**Aim of the task:** The whole listing is to be set down again without alteration.

*** Opening of Data supplied ***

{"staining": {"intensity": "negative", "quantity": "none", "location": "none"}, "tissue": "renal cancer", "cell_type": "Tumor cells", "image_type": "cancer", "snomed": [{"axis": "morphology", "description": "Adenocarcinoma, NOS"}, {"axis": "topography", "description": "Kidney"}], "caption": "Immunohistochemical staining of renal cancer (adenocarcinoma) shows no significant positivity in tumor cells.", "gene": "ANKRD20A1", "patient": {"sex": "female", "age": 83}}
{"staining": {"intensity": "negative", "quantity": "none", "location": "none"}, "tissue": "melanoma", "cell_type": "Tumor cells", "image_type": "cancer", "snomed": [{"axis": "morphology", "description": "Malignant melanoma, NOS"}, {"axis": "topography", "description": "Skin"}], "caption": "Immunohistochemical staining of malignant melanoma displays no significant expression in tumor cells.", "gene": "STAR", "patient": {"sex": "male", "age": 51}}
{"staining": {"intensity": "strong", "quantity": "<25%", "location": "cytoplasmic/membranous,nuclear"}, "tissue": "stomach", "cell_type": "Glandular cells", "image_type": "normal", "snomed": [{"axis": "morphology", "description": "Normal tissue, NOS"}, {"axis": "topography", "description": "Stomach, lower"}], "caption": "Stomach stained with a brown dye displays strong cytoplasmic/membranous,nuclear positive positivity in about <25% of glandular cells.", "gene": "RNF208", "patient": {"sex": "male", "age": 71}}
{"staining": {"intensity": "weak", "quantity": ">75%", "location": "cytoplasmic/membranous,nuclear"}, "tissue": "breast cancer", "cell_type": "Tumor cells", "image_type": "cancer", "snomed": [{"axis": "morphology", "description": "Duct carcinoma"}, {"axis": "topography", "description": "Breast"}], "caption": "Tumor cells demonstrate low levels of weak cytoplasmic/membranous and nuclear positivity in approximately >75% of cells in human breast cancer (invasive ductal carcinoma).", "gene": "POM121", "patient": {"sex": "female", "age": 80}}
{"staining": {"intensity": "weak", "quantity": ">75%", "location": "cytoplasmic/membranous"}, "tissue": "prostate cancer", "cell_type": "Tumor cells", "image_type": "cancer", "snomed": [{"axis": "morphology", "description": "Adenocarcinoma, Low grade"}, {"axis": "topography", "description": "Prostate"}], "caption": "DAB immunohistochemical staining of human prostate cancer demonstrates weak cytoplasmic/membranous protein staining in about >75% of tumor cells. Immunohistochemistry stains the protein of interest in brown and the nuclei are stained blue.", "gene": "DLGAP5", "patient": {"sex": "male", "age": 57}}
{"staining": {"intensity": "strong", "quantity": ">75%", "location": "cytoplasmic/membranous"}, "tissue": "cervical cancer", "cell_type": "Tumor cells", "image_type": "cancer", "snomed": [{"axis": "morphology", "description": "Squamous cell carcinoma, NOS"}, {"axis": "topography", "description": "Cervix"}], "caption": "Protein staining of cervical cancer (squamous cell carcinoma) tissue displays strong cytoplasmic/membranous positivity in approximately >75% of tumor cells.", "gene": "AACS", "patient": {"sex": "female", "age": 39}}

*** Close of Data supplied ***

**Written reply:**
{"staining": {"intensity": "negative", "quantity": "none", "location": "none"}, "tissue": "renal cancer", "cell_type": "Tumor cells", "image_type": "cancer", "snomed": [{"axis": "morphology", "description": "Adenocarcinoma, NOS"}, {"axis": "topography", "description": "Kidney"}], "caption": "Immunohistochemical staining of renal cancer (adenocarcinoma) shows no significant positivity in tumor cells.", "gene": "ANKRD20A1", "patient": {"sex": "female", "age": 83}}
{"staining": {"intensity": "negative", "quantity": "none", "location": "none"}, "tissue": "melanoma", "cell_type": "Tumor cells", "image_type": "cancer", "snomed": [{"axis": "morphology", "description": "Malignant melanoma, NOS"}, {"axis": "topography", "description": "Skin"}], "caption": "Immunohistochemical staining of malignant melanoma displays no significant expression in tumor cells.", "gene": "STAR", "patient": {"sex": "male", "age": 51}}
{"staining": {"intensity": "strong", "quantity": "<25%", "location": "cytoplasmic/membranous,nuclear"}, "tissue": "stomach", "cell_type": "Glandular cells", "image_type": "normal", "snomed": [{"axis": "morphology", "description": "Normal tissue, NOS"}, {"axis": "topography", "description": "Stomach, lower"}], "caption": "Stomach stained with a brown dye displays strong cytoplasmic/membranous,nuclear positive positivity in about <25% of glandular cells.", "gene": "RNF208", "patient": {"sex": "male", "age": 71}}
{"staining": {"intensity": "weak", "quantity": ">75%", "location": "cytoplasmic/membranous,nuclear"}, "tissue": "breast cancer", "cell_type": "Tumor cells", "image_type": "cancer", "snomed": [{"axis": "morphology", "description": "Duct carcinoma"}, {"axis": "topography", "description": "Breast"}], "caption": "Tumor cells demonstrate low levels of weak cytoplasmic/membranous and nuclear positivity in approximately >75% of cells in human breast cancer (invasive ductal carcinoma).", "gene": "POM121", "patient": {"sex": "female", "age": 80}}
{"staining": {"intensity": "weak", "quantity": ">75%", "location": "cytoplasmic/membranous"}, "tissue": "prostate cancer", "cell_type": "Tumor cells", "image_type": "cancer", "snomed": [{"axis": "morphology", "description": "Adenocarcinoma, Low grade"}, {"axis": "topography", "description": "Prostate"}], "caption": "DAB immunohistochemical staining of human prostate cancer demonstrates weak cytoplasmic/membranous protein staining in about >75% of tumor cells. Immunohistochemistry stains the protein of interest in brown and the nuclei are stained blue.", "gene": "DLGAP5", "patient": {"sex": "male", "age": 57}}
{"staining": {"intensity": "strong", "quantity": ">75%", "location": "cytoplasmic/membranous"}, "tissue": "cervical cancer", "cell_type": "Tumor cells", "image_type": "cancer", "snomed": [{"axis": "morphology", "description": "Squamous cell carcinoma, NOS"}, {"axis": "topography", "description": "Cervix"}], "caption": "Protein staining of cervical cancer (squamous cell carcinoma) tissue displays strong cytoplasmic/membranous positivity in approximately >75% of tumor cells.", "gene": "AACS", "patient": {"sex": "female", "age": 39}}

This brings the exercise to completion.